The University of Canterbury (UC) is pioneering a study to develop virtual reality (VR) training for early childhood education student teachers. This initiative addresses the challenge of limited access to infants aged birth to six months during teacher training.
Many aspiring educators are keen to work with infants, but real-life interaction with this age group is often unavailable. To overcome this, the UC team has created VR-based training environments.
The study was initiated by Professor Jayne White, who sought a partnership with HIT Lab NZ to explore this innovative solution. Associate Professor Heide Lukosch, leading HIT Lab NZ’s Applied Immersive Game Initiative (AIGI), was quickly interested in this collaboration.

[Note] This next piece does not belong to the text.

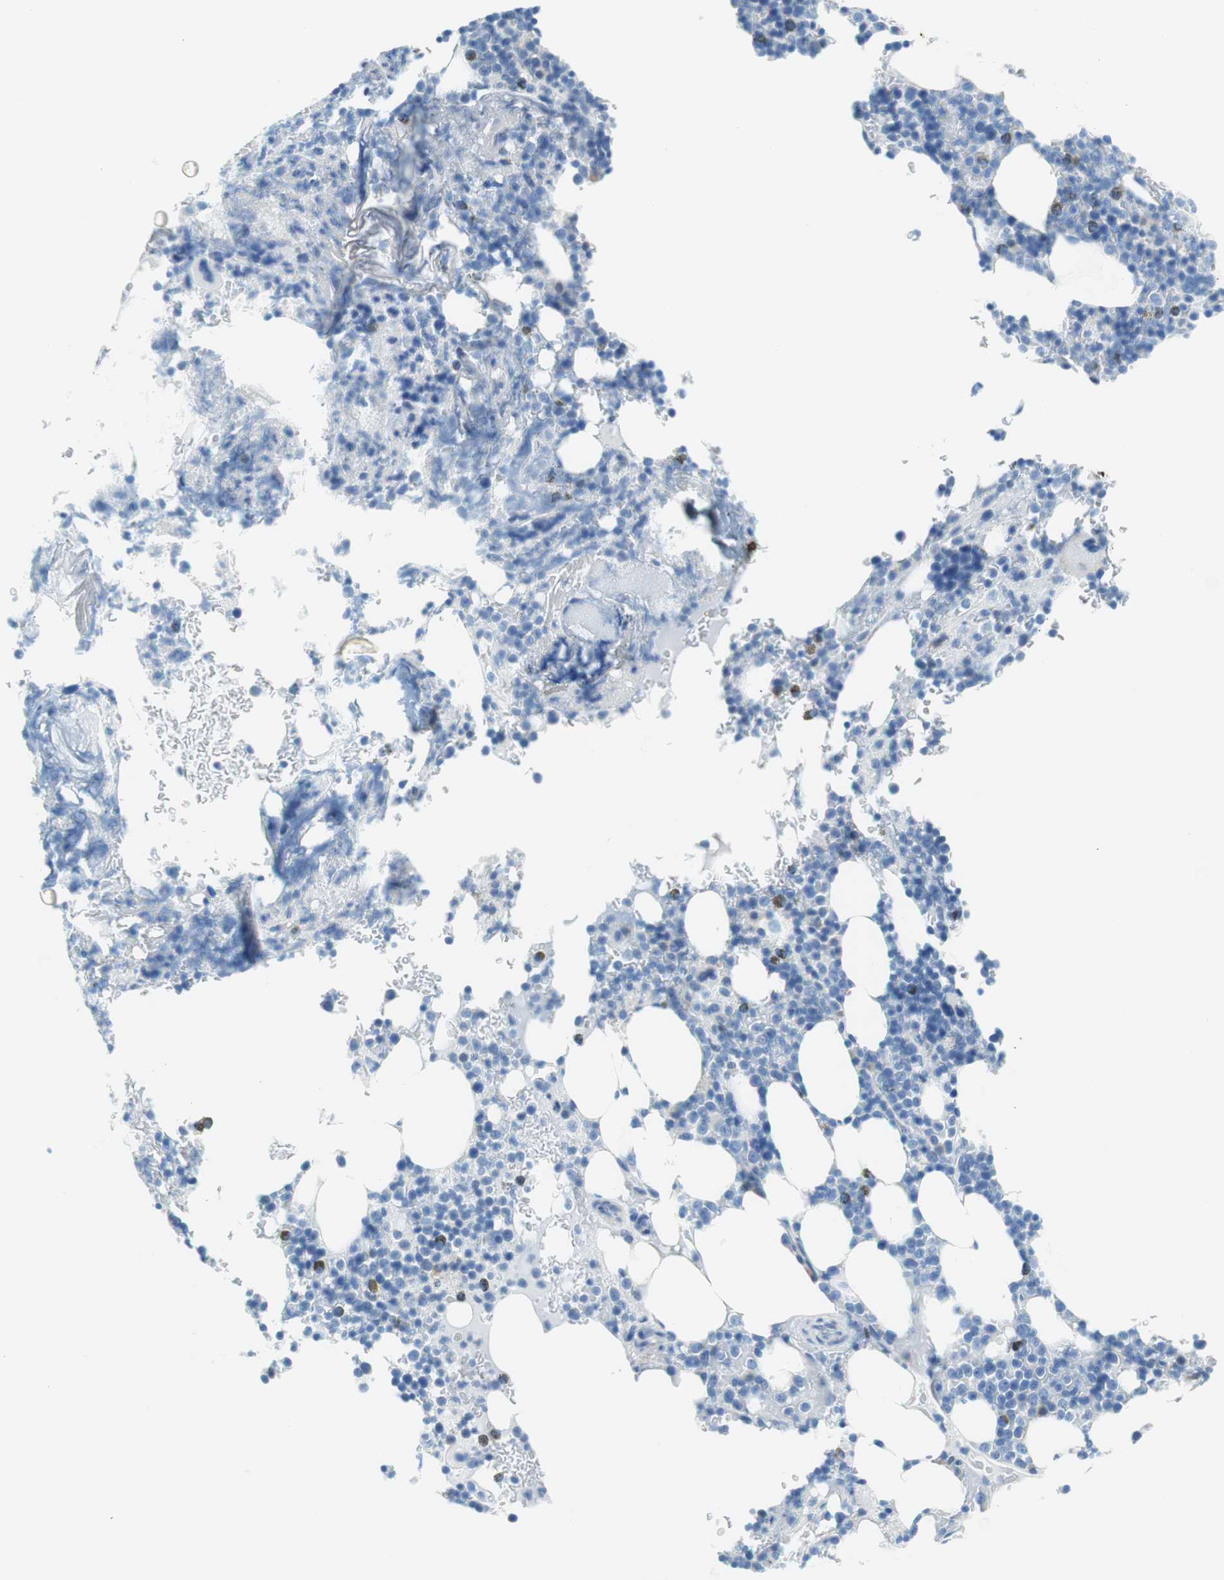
{"staining": {"intensity": "weak", "quantity": "<25%", "location": "cytoplasmic/membranous"}, "tissue": "bone marrow", "cell_type": "Hematopoietic cells", "image_type": "normal", "snomed": [{"axis": "morphology", "description": "Normal tissue, NOS"}, {"axis": "topography", "description": "Bone marrow"}], "caption": "Immunohistochemistry micrograph of unremarkable bone marrow: human bone marrow stained with DAB (3,3'-diaminobenzidine) reveals no significant protein staining in hematopoietic cells. (DAB immunohistochemistry (IHC) with hematoxylin counter stain).", "gene": "MYH1", "patient": {"sex": "female", "age": 73}}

The AIGI focuses on using immersive gaming applications to enhance educational, social, and health outcomes.
Supported by the University’s Child Well-being Research Institute, the first trial of a VR prototype was conducted under Professor White’s leadership. “VR has proven to be an effective tool for learning practical skills in various fields, and its potential in education is significant,” Professor White said. “We’re excited about the opportunities this tool presents.”
Associate Professor Lukosch added, “The VR application in early childhood education is crucial as infants communicate in ways that can be hard for non-familial adults to understand. Our research aims to help interpret these cues effectively.”

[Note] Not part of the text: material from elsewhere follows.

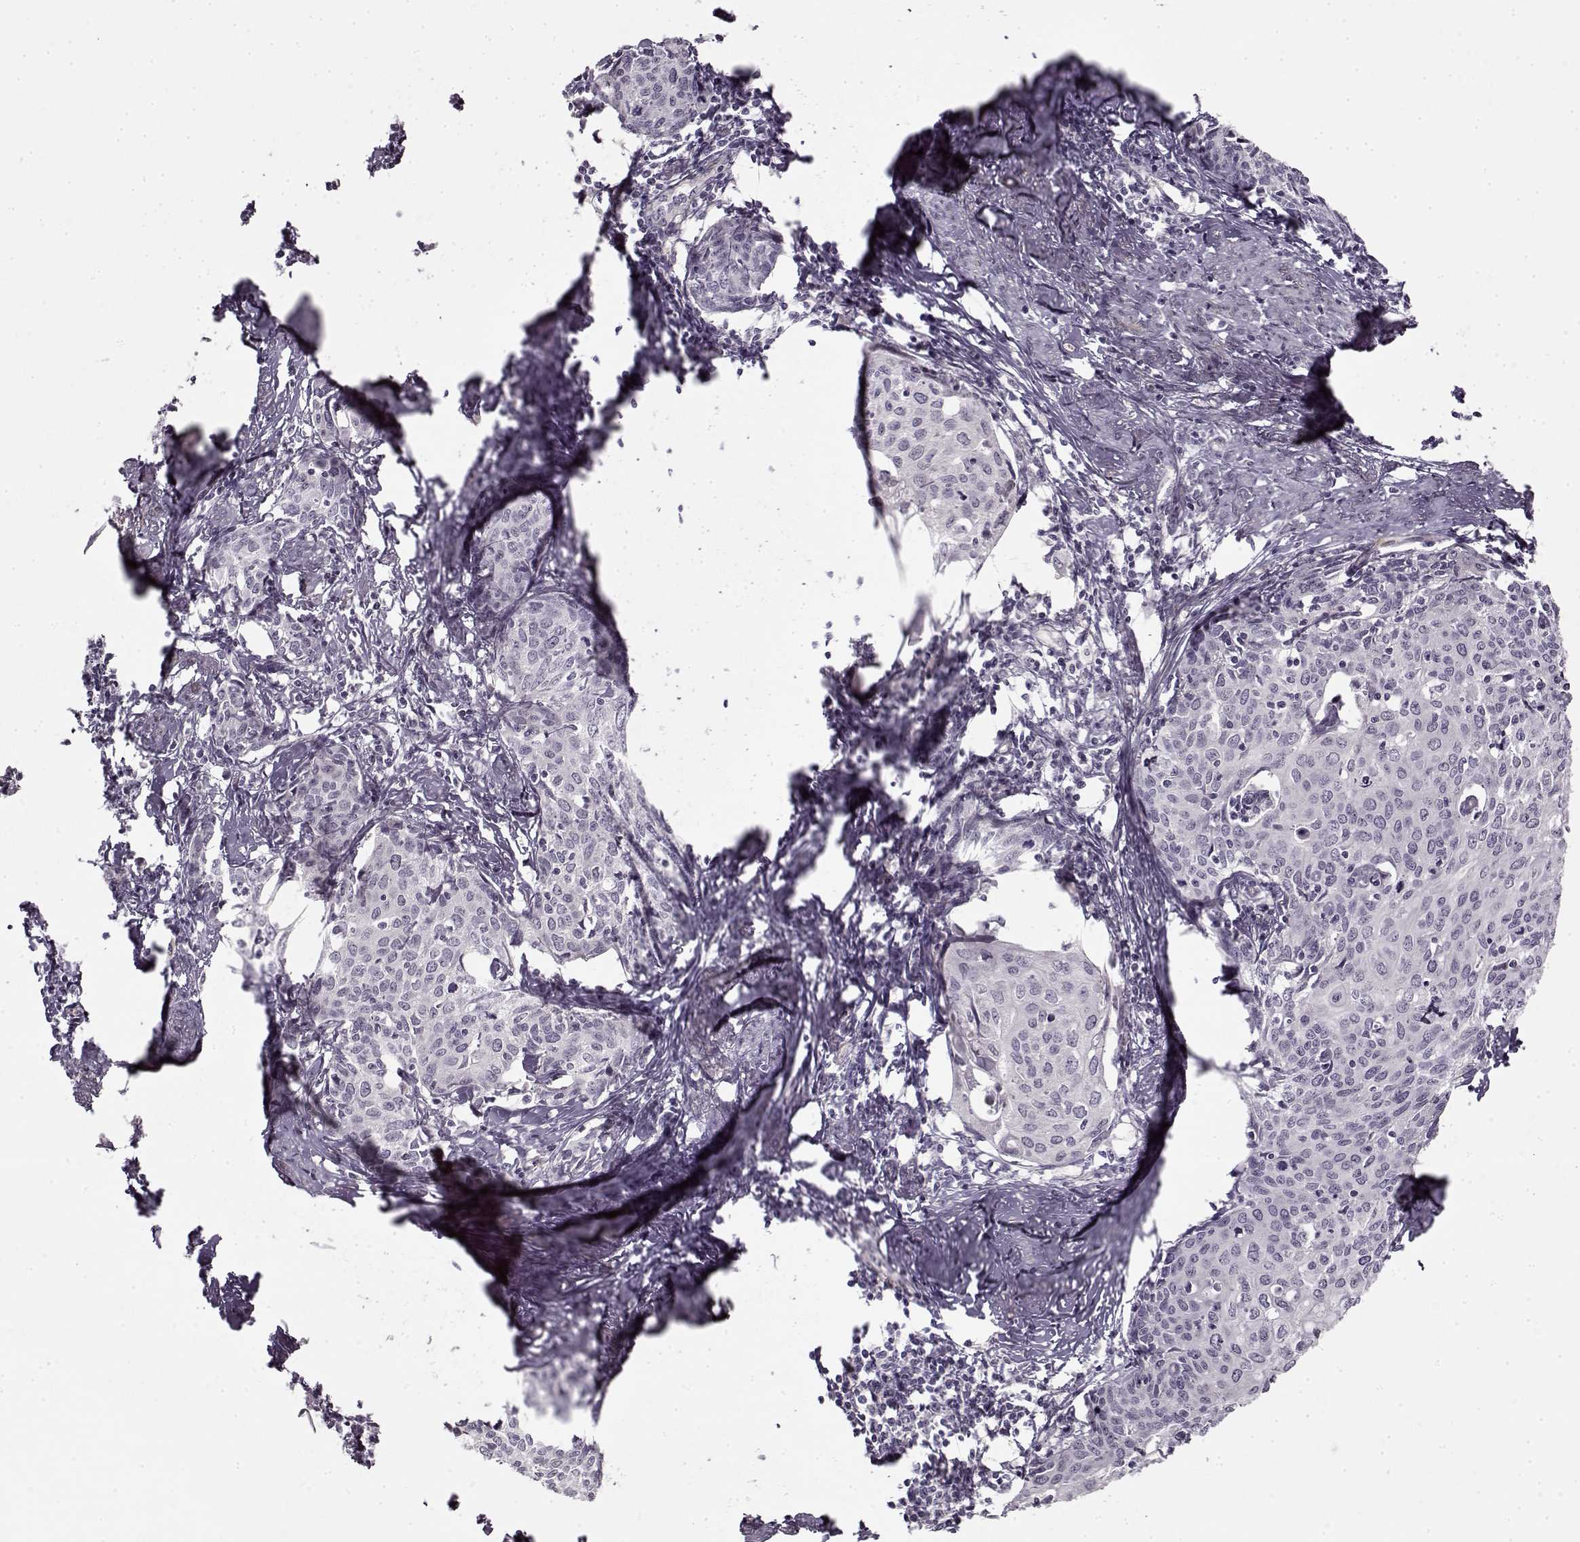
{"staining": {"intensity": "negative", "quantity": "none", "location": "none"}, "tissue": "cervical cancer", "cell_type": "Tumor cells", "image_type": "cancer", "snomed": [{"axis": "morphology", "description": "Squamous cell carcinoma, NOS"}, {"axis": "topography", "description": "Cervix"}], "caption": "High magnification brightfield microscopy of cervical squamous cell carcinoma stained with DAB (brown) and counterstained with hematoxylin (blue): tumor cells show no significant expression.", "gene": "LAMB2", "patient": {"sex": "female", "age": 62}}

The study, co-led by Lukosch and White, incorporates the Mātauranga Māori concept of whanaungatanga, guided by UC Senior Lecturer Dr. Ngaroma Williams. This approach focuses on enhancing relational skills for adults working with infants through novel training environments.
“We’re intrigued by how virtual environments can help people in otherwise inaccessible or dangerous situations,” Lukosch explained. “Our goal is to create an immersive environment where users can feel present and accountable for their actions.”
A key element of the VR training involves haptic gloves that simulate the resistance felt when handling an infant. This technology allows users to experience realistic interactions, such as changing, soothing, feeding, or entertaining a virtual infant.
One of the early VR prototypes challenges users to establish positive interactions by interpreting and responding to a virtual infant’s non-verbal cues. These virtual infants can be programmed with preferences that users must learn to recognize and respond to appropriately.
“For instance, if a virtual baby prefers red toys, picking up a red toy would make the baby smile, while choosing a yellow toy might make it cry,” Lukosch explained. Although not utilizing artificial intelligence yet, the team sees potential for future AI integration to create adaptive learning environments.
The UC team is also collaborating with Professor Tony Walls and Dr. Niki Newman from the University of Otago Simulation Centre, who provide expertise on the healthcare aspects of the study.
As the project moves towards commercialization over the next three years, the team aims to apply the interaction design principles developed from this study to other training environments.